I am running into an issue that is affecting multiple MS120-48FP switches and I can't wrap my head around why it is happening.
Layout
I have a MS120-48FP (FW v12.28) switch connected to an MX65W (FW v15.42). The switch is trunk ported using SFP Copper modules on ports 51 & 52 which are connected to ports 3 & 4 on the MX65W. These are not aggregate ports because the MX65W doesn't support it and the switch is automatically blocking the connection on port 52 due to STP (Expected). I have 7 PoE phones with HP Thin Clients daisy-chained to them with roughly 25 clients actually connected to the MS. These devices are setup with 802.1x so we use a Multi-Domain access policy for the clients.
Issue
I installed the switch and everything was working great for about a month. I had to make a change in the configuration so I did and when the change was updated, I saw the switch jump up to 1000+ms, then drop pings for about 20 pings, then it would come back up and latency would go down. I made another change, just enabling a disabled port, and it did it again, but the interesting thing was that the switch lost connectivity via ICMP pings, but devices connected to the switch were still pinging. This time however, the change caused the switch to do a "soft reboot." the switch's fan will speed up, the switch would go to an orange LED, and PoE phones would loose power, but the switchports will still showing their status lights as active. When the switch came back up, it was still showing a extremely high latency and up to 70%-80% packet loss. This was like this until the switch was physically rebooted. I even went down to a single uplink on a integrated copper port (46), made a change, and it happened again!
Support Response
I was working with support and they deemed it a Power Supply failure because on the back end, the issue they were seeing was that the switch soft rebooted due to power failure. They issues an RMA and I though it was fine. however I received another switch, set it up, could make changes, and everything looked good. Until a week later when I tried to make another change (disabling unused ports) and the same thing happened again on the new switch! exact same thing. Support is claiming it is another Power supply issue, but I am starting to wonder if it is something else.

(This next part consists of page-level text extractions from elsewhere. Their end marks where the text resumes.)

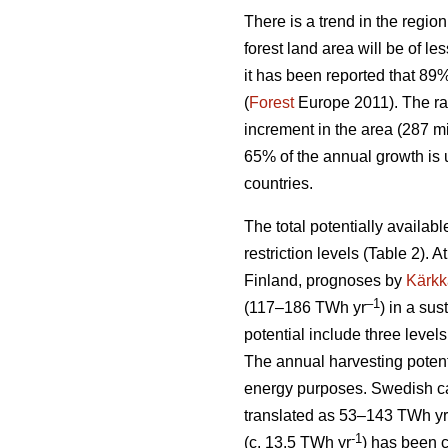
There is a trend in the region
forest land area will be of l
it has been reported that 89
(
Forest
Europe 2011). The ra
increment in the area (287 mi
65% of the annual growth is 
countries.
The total potentially availab
restriction levels (Table 2). 
Finland, prognoses by
Kärkk
–1
(117–186 TWh yr
) in a sus
potential include three levels
The annual harvesting potent
energy purposes. Swedish cal
translated as 53–143 TWh yr
-1
(c. 13.5 TWh yr
) has been 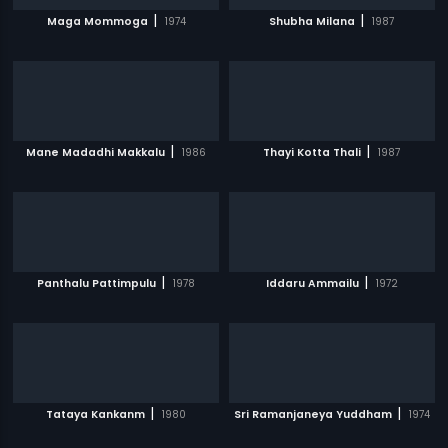
|
|
Maga Mommoga
1974
Shubha Milana
1987
|
|
Mane Madadhi Makkalu
1986
Thayi Kotta Thali
1987
|
|
Panthalu Pattimpulu
1978
Iddaru Ammailu
1972
|
|
Tataya Kankanm
1980
Sri Ramanjaneya Yuddham
1974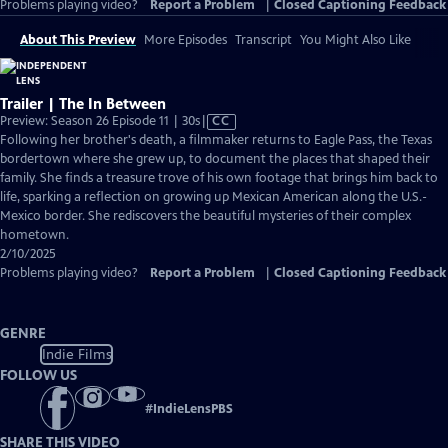
Problems playing video?
Report a Problem
|
Closed Captioning Feedback
About This Preview
More Episodes
Transcript
You Might Also Like
Trailer | The In Between
Video
Preview: Season 26 Episode 11 | 30s
|
CC
has
Following her brother's death, a filmmaker returns to Eagle Pass, the Texas
Closed
bordertown where she grew up, to document the places that shaped their
Captions
family. She finds a treasure trove of his own footage that brings him back to
life, sparking a reflection on growing up Mexican American along the U.S.-
Mexico border. She rediscovers the beautiful mysteries of their complex
hometown.
2/10/2025
Problems playing video?
Report a Problem
|
Closed Captioning Feedback
GENRE
Indie Films
FOLLOW US
#
IndieLensPBS
SHARE THIS VIDEO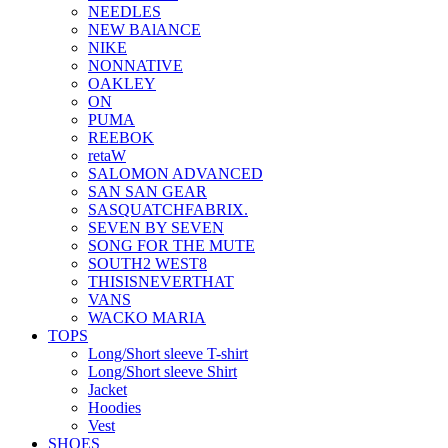
NEEDLES
NEW BAlANCE
NIKE
NONNATIVE
OAKLEY
ON
PUMA
REEBOK
retaW
SALOMON ADVANCED
SAN SAN GEAR
SASQUATCHFABRIX.
SEVEN BY SEVEN
SONG FOR THE MUTE
SOUTH2 WEST8
THISISNEVERTHAT
VANS
WACKO MARIA
TOPS
Long/Short sleeve T-shirt
Long/Short sleeve Shirt
Jacket
Hoodies
Vest
SHOES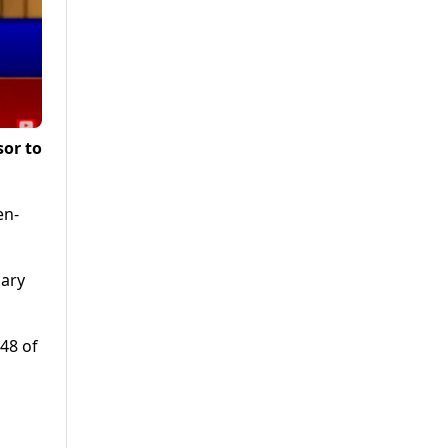
sor to
en-
mary
48 of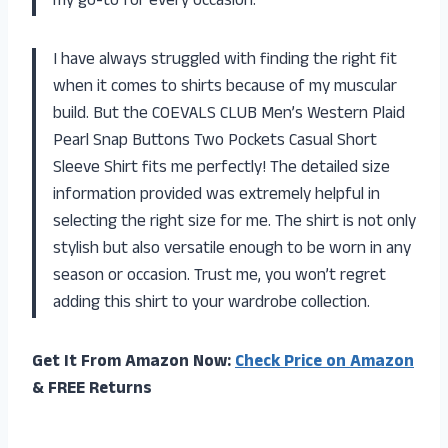
my go-to for every occasion.
I have always struggled with finding the right fit
when it comes to shirts because of my muscular
build. But the COEVALS CLUB Men’s Western Plaid
Pearl Snap Buttons Two Pockets Casual Short
Sleeve Shirt fits me perfectly! The detailed size
information provided was extremely helpful in
selecting the right size for me. The shirt is not only
stylish but also versatile enough to be worn in any
season or occasion. Trust me, you won’t regret
adding this shirt to your wardrobe collection.
Get It From Amazon Now:
Check Price on Amazon
& FREE Returns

Has anyone else seen this before with switches?
Thanks!
I have not seen this myself, but it seems you can reproduce it. I would ask/demand the issue be escalated. Especially since you can easily reproduce the issue that is a perfectly reasonable request.
@KRobert I would also upgrade the firmware, we had issues with 12.28 (in stacks) and found 12.33 much better. We now run 14.x on all of our switches and it seems fine.
@KRobert does it still cause issues for devices connected to the switch, or just some timeouts in pings to the management IP?
This 100% sounds like normal spanning tree to me.
Change to having only a single connection to the MX65 and the issue should go away.
Thanks @KRobert great update. We do have some MS120s but have only used them in areas like an AV closet etc. as we always go with redundant power for anything critical (therefore needing an MS210 at minimum). I guess that's why we didn't see these issues.
My bet is that the CPU/RAM in the MS12x switches is not as highly specified as the MS2xx+ switches, but I'd have thought that the developers can do something with process scheduling to avoid the spikes that cause the issues.